Task instructions >> Could you repeat the entries below exactly, but only from the line with "sustainability or decline" through the line with "on portal, such", and without any picture?
Material provided START
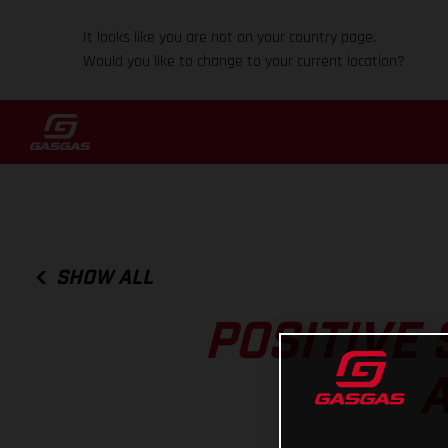
It looks like you are not on your country page.
Would you like to change to your current location?
SHOW ALL
POSITIVE
A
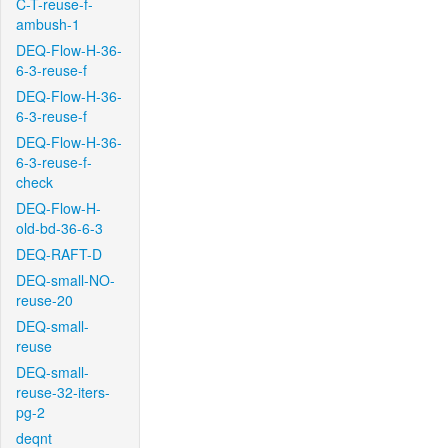
C-T-reuse-f-
ambush-1
DEQ-Flow-H-36-
6-3-reuse-f
DEQ-Flow-H-36-
6-3-reuse-f
DEQ-Flow-H-36-
6-3-reuse-f-
check
DEQ-Flow-H-
old-bd-36-6-3
DEQ-RAFT-D
DEQ-small-NO-
reuse-20
DEQ-small-
reuse
DEQ-small-
reuse-32-iters-
pg-2
deqnt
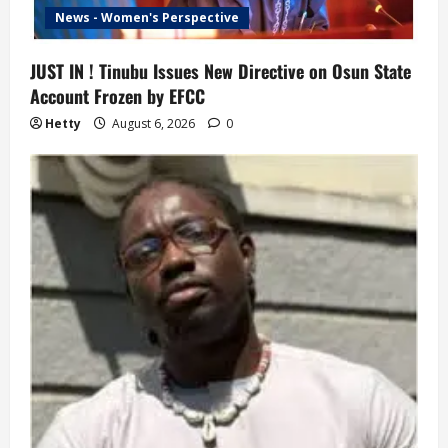
News - Women's Perspective
JUST IN ! Tinubu Issues New Directive on Osun State
Account Frozen by EFCC
Hetty
August 6, 2026
0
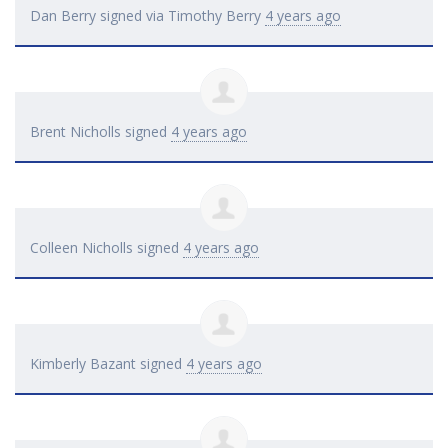
Dan Berry
signed via
Timothy Berry
4 years ago
Brent Nicholls
signed
4 years ago
Colleen Nicholls
signed
4 years ago
Kimberly Bazant
signed
4 years ago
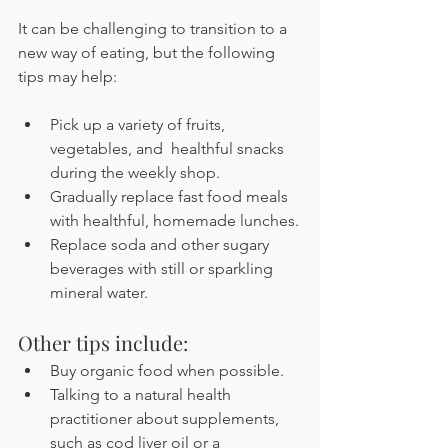
It can be challenging to transition to a 
new way of eating, but the following 
tips may help:
Pick up a variety of fruits, 
vegetables, and  healthful snacks 
during the weekly shop.
Gradually replace fast food meals 
with healthful, homemade lunches.
Replace soda and other sugary 
beverages with still or sparkling 
mineral water.
Other tips include:
Buy organic food when possible.
Talking to a natural health 
practitioner about supplements, 
such as cod liver oil or a 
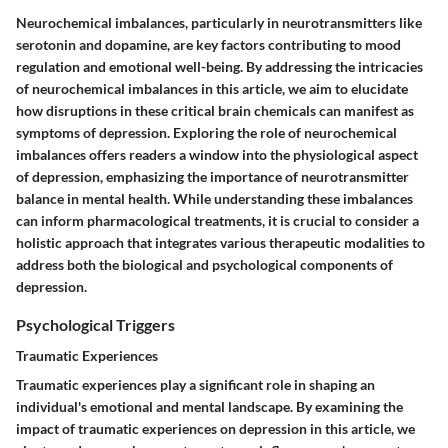
Neurochemical imbalances, particularly in neurotransmitters like
serotonin and dopamine, are key factors contributing to mood
regulation and emotional well-being. By addressing the intricacies
of neurochemical imbalances in this article, we aim to elucidate
how disruptions in these critical brain chemicals can manifest as
symptoms of depression. Exploring the role of neurochemical
imbalances offers readers a window into the physiological aspect
of depression, emphasizing the importance of neurotransmitter
balance in mental health. While understanding these imbalances
can inform pharmacological treatments, it is crucial to consider a
holistic approach that integrates various therapeutic modalities to
address both the biological and psychological components of
depression.
Psychological Triggers
Traumatic Experiences
Traumatic experiences play a significant role in shaping an
individual's emotional and mental landscape. By examining the
impact of traumatic experiences on depression in this article, we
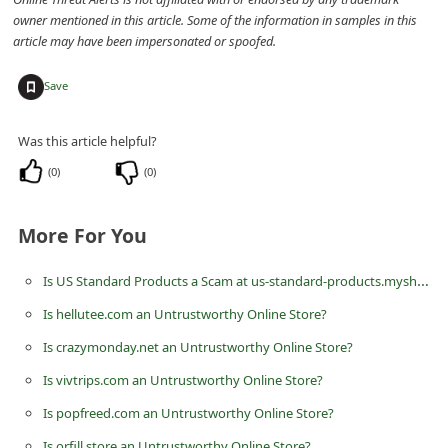
n
owner mentioned in this article. Some of the information in samples in this
article may have been impersonated or spoofed.
t
F
+
Save
o
r
Was this article helpful?
g
(
0
)
(
0
)
o
t
More For You
P
Is US Standard Products a Scam at us-standard-products.myshopify.com? Review of the Online Store
a
Is hellutee.com an Untrustworthy Online Store?
s
s
Is crazymonday.net an Untrustworthy Online Store?
w
Is vivtrips.com an Untrustworthy Online Store?
o
Is popfreed.com an Untrustworthy Online Store?
r
Is orfill.store an Untrustworthy Online Store?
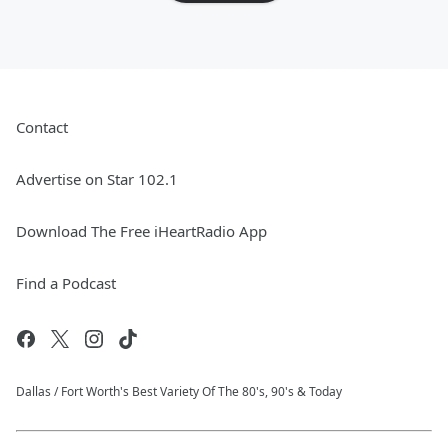
Contact
Advertise on Star 102.1
Download The Free iHeartRadio App
Find a Podcast
Dallas / Fort Worth's Best Variety Of The 80's, 90's & Today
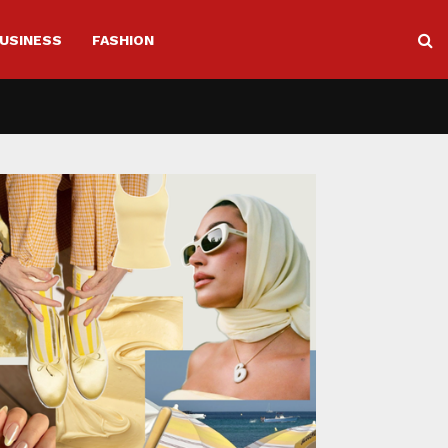
USINESS
FASHION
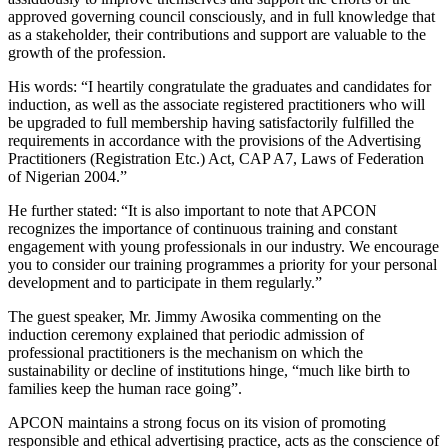
approved governing council consciously, and in full knowledge that
as a stakeholder, their contributions and support are valuable to the
growth of the profession.
His words: “I heartily congratulate the graduates and candidates for
induction, as well as the associate registered practitioners who will
be upgraded to full membership having satisfactorily fulfilled the
requirements in accordance with the provisions of the Advertising
Practitioners (Registration Etc.) Act, CAP A7, Laws of Federation
of Nigerian 2004.”
He further stated: “It is also important to note that APCON
recognizes the importance of continuous training and constant
engagement with young professionals in our industry. We encourage
you to consider our training programmes a priority for your personal
development and to participate in them regularly.”
The guest speaker, Mr. Jimmy Awosika commenting on the
induction ceremony explained that periodic admission of
professional practitioners is the mechanism on which the
sustainability or decline of institutions hinge, “much like birth to
families keep the human race going”.
APCON maintains a strong focus on its vision of promoting
responsible and ethical advertising practice, acts as the conscience of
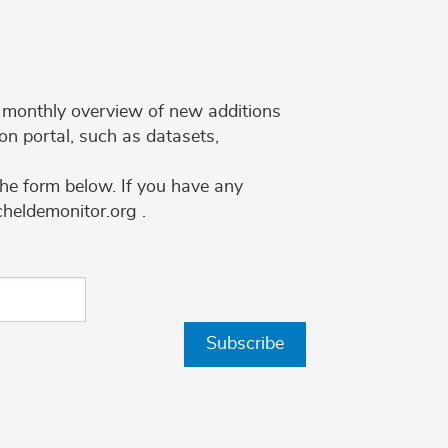
 a monthly overview of new additions
on portal, such as datasets,
the form below. If you have any
cheldemonitor.org .
Subscribe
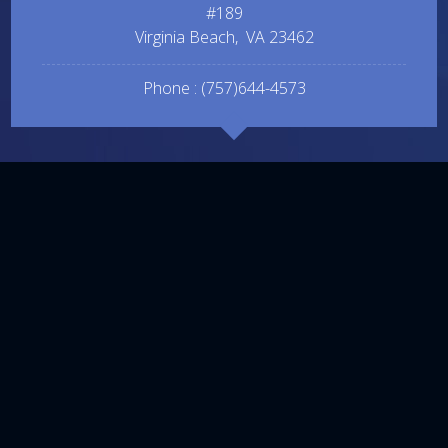
#189
Virginia Beach
,
VA
23462
Phone :
(757)644-4573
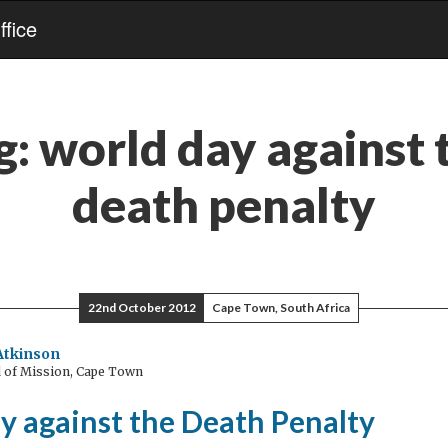
fice
g:
world day against 
death penalty
22nd October 2012
Cape Town, South Africa
Atkinson
 of Mission, Cape Town
y against the Death Penalty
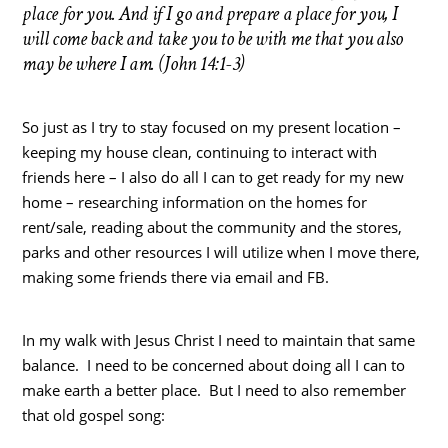
place for you. And if I go and prepare a place for you, I
will come back and take you to be with me that you also
may be where I am. (John 14:1-3)
So just as I try to stay focused on my present location –
keeping my house clean, continuing to interact with
friends here – I also do all I can to get ready for my new
home – researching information on the homes for
rent/sale, reading about the community and the stores,
parks and other resources I will utilize when I move there,
making some friends there via email and FB.
In my walk with Jesus Christ I need to maintain that same
balance. I need to be concerned about doing all I can to
make earth a better place. But I need to also remember
that old gospel song:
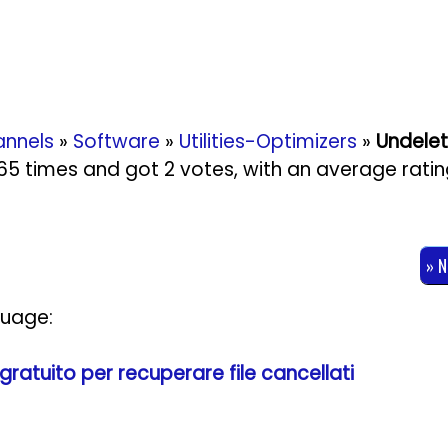
nnels
»
Software
»
Utilities-Optimizers
»
Undelet
2165 times and got
2
votes, with an average rati
» 
guage:
ratuito per recuperare file cancellati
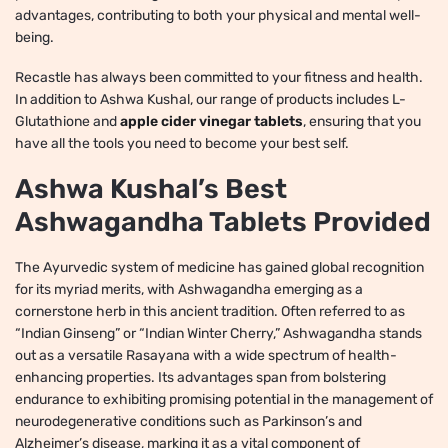
advantages, contributing to both your physical and mental well-
being.
Recastle has always been committed to your fitness and health.
In addition to Ashwa Kushal, our range of products includes L-
Glutathione and
apple cider vinegar tablets
, ensuring that you
have all the tools you need to become your best self.
Ashwa Kushal’s Best
Ashwagandha Tablets Provided
The Ayurvedic system of medicine has gained global recognition
for its myriad merits, with Ashwagandha emerging as a
cornerstone herb in this ancient tradition. Often referred to as
“Indian Ginseng” or “Indian Winter Cherry,” Ashwagandha stands
out as a versatile Rasayana with a wide spectrum of health-
enhancing properties. Its advantages span from bolstering
endurance to exhibiting promising potential in the management of
neurodegenerative conditions such as Parkinson’s and
Alzheimer’s disease, marking it as a vital component of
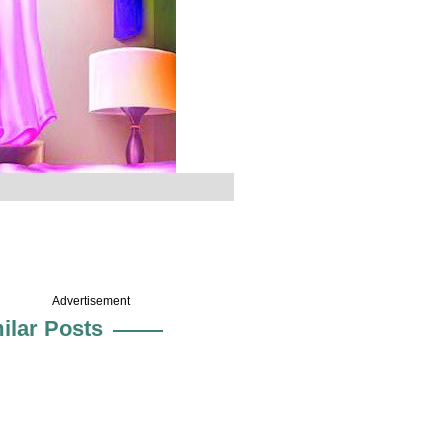
Advertisement
ilar Posts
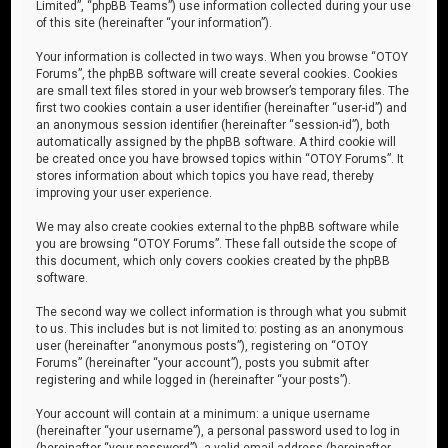
Limited”, “phpBB Teams”) use information collected during your use
of this site (hereinafter “your information”).
Your information is collected in two ways. When you browse “OTOY
Forums”, the phpBB software will create several cookies. Cookies
are small text files stored in your web browser’s temporary files. The
first two cookies contain a user identifier (hereinafter “user-id”) and
an anonymous session identifier (hereinafter “session-id”), both
automatically assigned by the phpBB software. A third cookie will
be created once you have browsed topics within “OTOY Forums”. It
stores information about which topics you have read, thereby
improving your user experience.
We may also create cookies external to the phpBB software while
you are browsing “OTOY Forums”. These fall outside the scope of
this document, which only covers cookies created by the phpBB
software.
The second way we collect information is through what you submit
to us. This includes but is not limited to: posting as an anonymous
user (hereinafter “anonymous posts”), registering on “OTOY
Forums” (hereinafter “your account”), posts you submit after
registering and while logged in (hereinafter “your posts”).
Your account will contain at a minimum: a unique username
(hereinafter “your username”), a personal password used to log in
(hereinafter “your password”), a valid email address (hereinafter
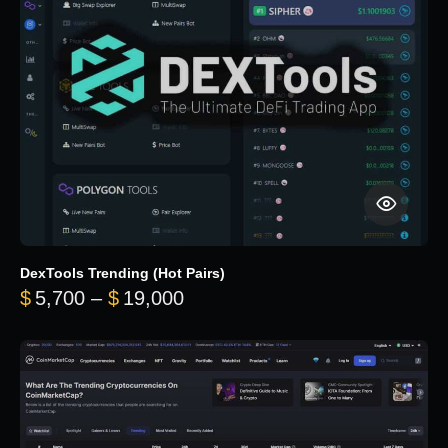
DexTools Trending (Hot Pairs)
Price range: $5,700 through 
$
5,700
–
$
19,000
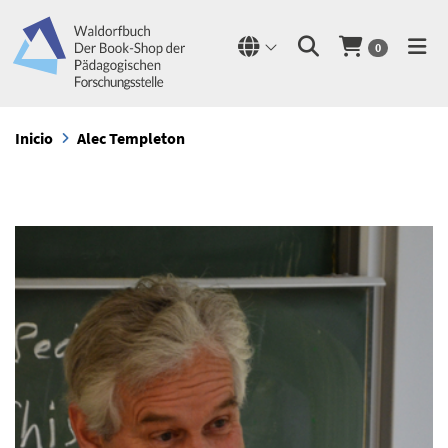
0
Inicio
Alec Templeton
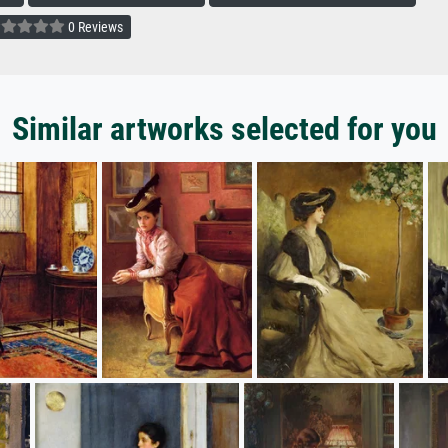
0 Reviews
Similar artworks selected for you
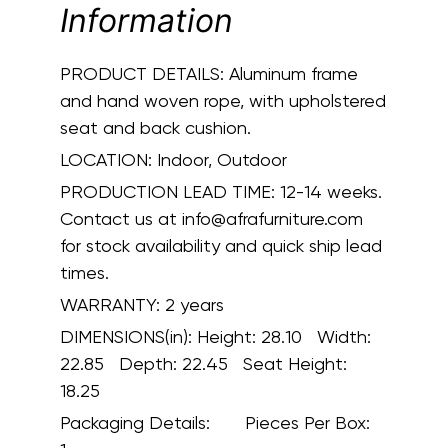
Information
PRODUCT DETAILS:
Aluminum frame
and hand woven rope, with upholstered
seat and back cushion.
LOCATION:
Indoor, Outdoor
PRODUCTION LEAD TIME:
12-14 weeks.
Contact us at info@afrafurniture.com
for stock availability and quick ship lead
times.
WARRANTY:
2 years
DIMENSIONS(in):
Height: 28.10 Width:
22.85 Depth: 22.45 Seat Height:
18.25
Packaging Details:
Pieces Per Box:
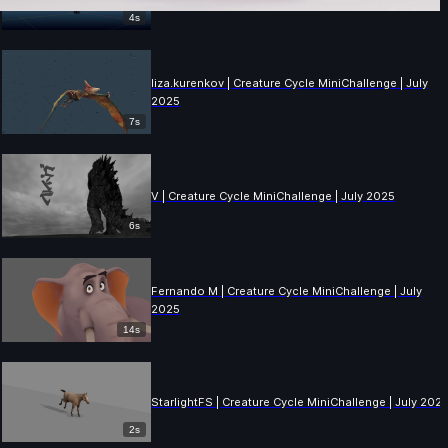
4s
liza.kurenkov | Creature Cycle MiniChallenge | July
2025
7s
V | Creature Cycle MiniChallenge | July 2025
6s
Fernando M | Creature Cycle MiniChallenge | July
2025
14s
StarlightFS | Creature Cycle MiniChallenge | July 202
2s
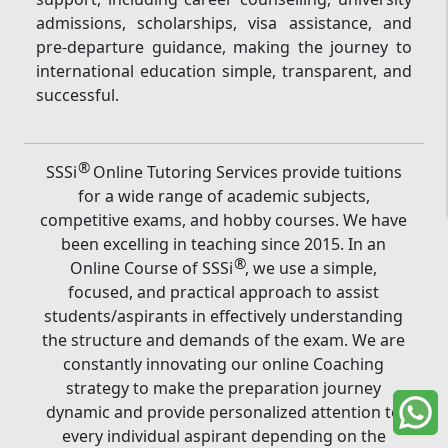
admissions, scholarships, visa assistance, and
pre-departure guidance, making the journey to
international education simple, transparent, and
successful.
®
SSSi
Online Tutoring Services provide tuitions
for a wide range of academic subjects,
competitive exams, and hobby courses. We have
been excelling in teaching since 2015. In an
®
Online Course of SSSi
, we use a simple,
focused, and practical approach to assist
students/aspirants in effectively understanding
the structure and demands of the exam. We are
constantly innovating our online Coaching
strategy to make the preparation journey
dynamic and provide personalized attention to
every individual aspirant depending on the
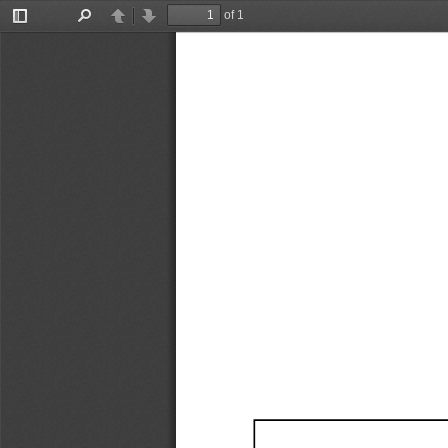
of 1
Toggle
Find
Previous
Next
Sidebar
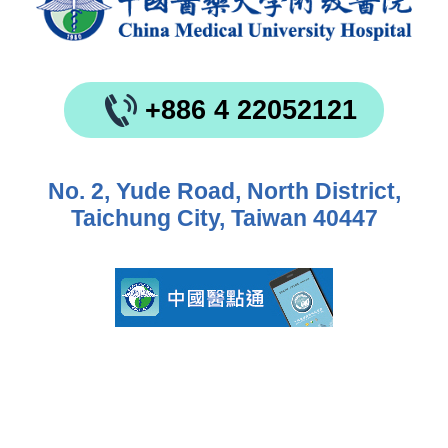
+886 4 22052121
No. 2, Yude Road, North District,
Taichung City, Taiwan 40447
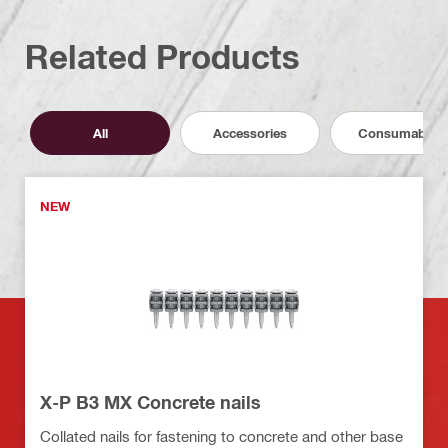
Related Products
All
Accessories
Consumables
NEW
X-P B3 MX Concrete nails
Collated nails for fastening to concrete and other base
Material provided END
Task output >>
sustainability or decline of institutions hinge, “much like birth to
families keep the human race going”.
APCON maintains a strong focus on its vision of promoting
responsible and ethical advertising practice, acts as the conscience of
 a monthly overview of new additions
on portal, such as datasets,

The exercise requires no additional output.